2024年3月24日(日)
#353 ジ・アニマルズ「Inside Looking Out」(Decca)
#353 ジ・アニマルズ「Inside Looking Out」(Decca)
ジ・アニマルズ、66年2月リリースのシングル・ヒット曲。ジョン&アラン・ロマックス、エリック・バードン、チャス・チャンドラーの作品。トム・ウィルスンによるプロデュース。全英12位、全米34位。同年リリースのアルバム「Animalization」に収録。
英国のロック・バンド、アニマルズは63年ニューカッスル・アポン・タインにて結成。米国のブルース、R&Bを主なレパートリーとする。64年3月、シングル「Baby Let Me Take You Home」でデビュー、9月にファースト・アルバム「The Animals」をリリース。
バンド名は有名なバンド・リーダー、グレアム・ボンドが名付け親という。彼らのルックス、雰囲気から付けたらしい。
同年6月リリースのシングル「The House of the Rising Sun(邦題・朝日のあたる家)」が大ブレイク。米国のフォーク・ソングを黒いフィーリングでアレンジしたこの曲は、彼らの代名詞ともなり、日本でもヒットする。
以降、「We Gotta Get out of This Place(邦題・朝日のない街)」「Don’t Let Me Be Misunderstood(邦題・悲しき願い)」といった曲を立て続けにヒットさせ、トップ・グループに躍り出る。
しかし、好調は意外と長く続かず、66年にバンド・メンバーが3人も脱退して、一時解散状態に陥ってしまう。

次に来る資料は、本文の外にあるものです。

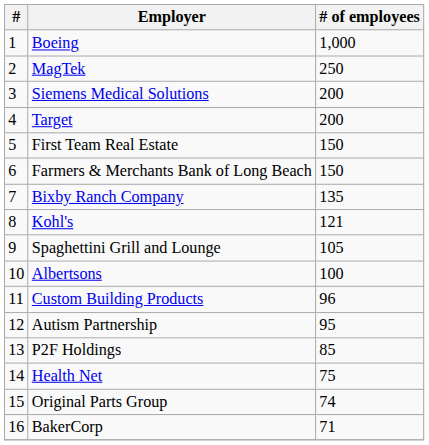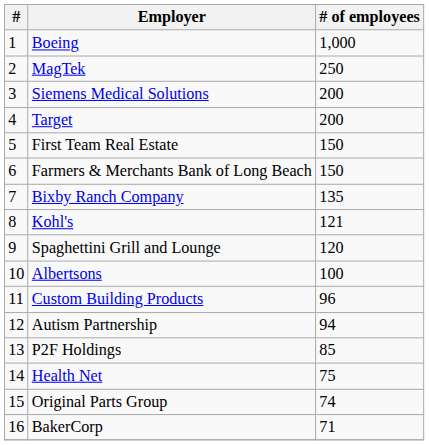Spaghettini Grill and Lounge | # of employees: 105 -> 120
Autism Partnership | # of employees: 95 -> 94
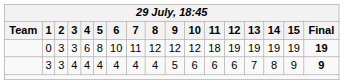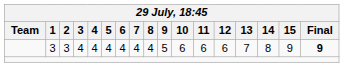- row: 0 | 3 | 3 | 6 | 8 | 10 | 11 | 12 | 12 | 12 | 18 | 19 | 19 | 19 | 19 | 19
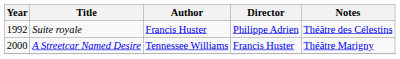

その後、本拠地を米国サンフランシスコに移して「エリック・バードン&ジ・アニマルズ」という新バンド名で再開した。
本日取り上げた「Inside Looking Out」は、66年初頭、まだオリジナル・メンバーの5人で活動していた時期の作品だ。
作曲者のクレジットに、民族音楽学者のロマックス父子の名前が連なっているのは、この曲が彼らにより、もともとフォーク・ソングであったものが収集されたからである。そして息子のアランが自ら演奏したアルバム「Popular Songbook」により広く知られることとなる。
それをバンド・メンバーのバードンとチャンドラーがさらに自分達流に解釈、アレンジした成果が、本曲なのである。
とはいえ、パッと聴いただけでは、この曲が民間伝承のものだったとは、まず分からないよね。
筆者は(たぶん読者の皆さんも大半そうだと思うが)、この曲をまずグランド・ファンク・レイルロードのライブ盤で聴いて初めて知ったクチなのだが、当時から「オリジナルはアニマルズ」という情報は掴んでいたものの、もともとフォーク・ブルースであったとは後年になるまで知らなかった。
日本では「孤独の叫び」と名付けられたアニマルズ版は、今聴いてみても、実にヒップでイカしたビート・ナンバーだ。後のグランド・ファンクの、延々と続くライブ演奏も悪くはないのだが、筆者はオリジナルのきっちりコンパクトにまとまったバージョンの方に、どうしても軍配を挙げてしまうなぁ。
シンプルで隙のない、タイトなサウンド、パワフルなボーカルとコーラス。ギター・ソロに頼らずとも、圧倒的な迫力でリスナーのハートを揺さぶってやまないのである。
エド・サリバン・ショーに出演した時の映像も残っているので、そちらもご覧いただこう。当て振りではなく、ちゃんと生演奏をしていると思われるのだが、これが実にイカしている。「アニマルズ、けっこうやるじゃん!」と唸ってしまうパフォーマンスだ。
みてくれも演奏も泥臭く、華やかさには欠けるが、ホンモノの実力を持ったバンド、それがアニマルズだ。単なる黒人音楽の模倣から一歩進んで、自分達のものとして消化したその卓越したセンスを、この曲に嗅ぎ取って欲しい。